Upload / Download / List / Delete:
File to be uploaded is hard-coded in the program. Paths are relative. May change filename based on need but must change if zip file is different.
Just hit run from IDE.
4. Load the sstable files to C*
Using sstableloader:
In terminal,
Navigate to the folder containing "keyspace/columnfamily/sstablefiles" after extraction from downloaded sstablefiles from S3,
Execute "sstableloader -d localhost userdata/users"
Note:
Cassandra needs to be running and the address needs to be localhost or local-IP-address of ring
sstableloader uploads files in the format "keyspace/columnfamily" to maintain the C* DB
Using JMXBulkloader:
In IDE,
Add the "keyspace/columnfamily" as program arguments to Run Configuration
Save and execute
Note:
To debug the program, add the following to VM arguments in addition to program arguments above, to ensure consistency.
VM arguments:
-Dcom.sun.management.jmxremote
-Dcom.sun.management.jmxremote.port=9160
-Dcom.sun.management.jmxremote.authenticate=false
-Dcom.sun.management.jmxremote.ssl=false
Issues:
SSTABLELOADER:
i. sstableloader and JMXBulkLoader do not function as intended in local mode and throws the following error
"java.lang.IllegalArgumentException: Not enough bytes"

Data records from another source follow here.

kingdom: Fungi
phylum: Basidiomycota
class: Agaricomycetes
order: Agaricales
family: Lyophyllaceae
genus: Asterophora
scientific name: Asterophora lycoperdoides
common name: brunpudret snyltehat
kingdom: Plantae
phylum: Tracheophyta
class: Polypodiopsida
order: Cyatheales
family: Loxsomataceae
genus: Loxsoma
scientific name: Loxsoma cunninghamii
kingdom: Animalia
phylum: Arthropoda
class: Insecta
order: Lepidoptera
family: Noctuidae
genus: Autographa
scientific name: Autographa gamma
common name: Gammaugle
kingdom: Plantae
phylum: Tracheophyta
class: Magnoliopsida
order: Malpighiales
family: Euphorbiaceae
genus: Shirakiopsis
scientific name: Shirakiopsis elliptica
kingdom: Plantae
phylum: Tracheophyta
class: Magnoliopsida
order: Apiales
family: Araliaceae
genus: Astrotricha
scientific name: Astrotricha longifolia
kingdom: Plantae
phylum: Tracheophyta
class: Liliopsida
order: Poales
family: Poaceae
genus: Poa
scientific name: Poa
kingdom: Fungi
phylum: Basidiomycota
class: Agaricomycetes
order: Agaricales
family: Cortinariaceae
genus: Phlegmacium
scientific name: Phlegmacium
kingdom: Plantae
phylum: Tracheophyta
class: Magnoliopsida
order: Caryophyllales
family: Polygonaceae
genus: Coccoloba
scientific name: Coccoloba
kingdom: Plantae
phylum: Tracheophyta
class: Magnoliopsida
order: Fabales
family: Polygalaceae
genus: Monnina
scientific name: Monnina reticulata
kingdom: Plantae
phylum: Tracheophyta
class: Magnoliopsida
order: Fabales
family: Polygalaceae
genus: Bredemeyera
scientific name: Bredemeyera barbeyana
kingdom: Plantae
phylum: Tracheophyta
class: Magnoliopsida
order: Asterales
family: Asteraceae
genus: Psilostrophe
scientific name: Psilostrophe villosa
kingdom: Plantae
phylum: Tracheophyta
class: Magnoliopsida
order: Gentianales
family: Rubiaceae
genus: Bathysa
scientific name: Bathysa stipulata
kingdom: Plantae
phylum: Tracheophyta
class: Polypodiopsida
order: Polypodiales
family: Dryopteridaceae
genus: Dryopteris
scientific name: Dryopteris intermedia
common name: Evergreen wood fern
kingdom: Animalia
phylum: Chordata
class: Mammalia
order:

ii. Error has been traced to "/cassandra/src/java/org/apache/cassandra/db/composites/AbstractCType.java" and "checkRemaining" method
GC happens in unusual intervals and does not comply with configuration
AMAZON S3:
To comply with agreement to use S3, I should not reveal the ACCESS KEY online.
But would be happy to share if needed.
Work in progress:
Automation:
The above steps are being automated using Ruby and Shell script to enable commandline access with options
Architecture Flow:
An architectural flow diagram is created to show the program will execute as a service
GC Collection:
Better GC mechanism is in analysis
Dynamic Data:
Dynamic Data Streaming to C* from S3/RDBMS/HDFS/NoSQL is being analyzed
Constants:
Better declaration and use of global constants is being analyzed
Scripts update:
Ruby / Shell scripts that perform the same actions as the Java programs is in analysis. Will upload a the Ruby version of service soon.
CQL:
Script to perform CRUD operations is being written to reduce time to create and manage keyspaces and column families, dynamically.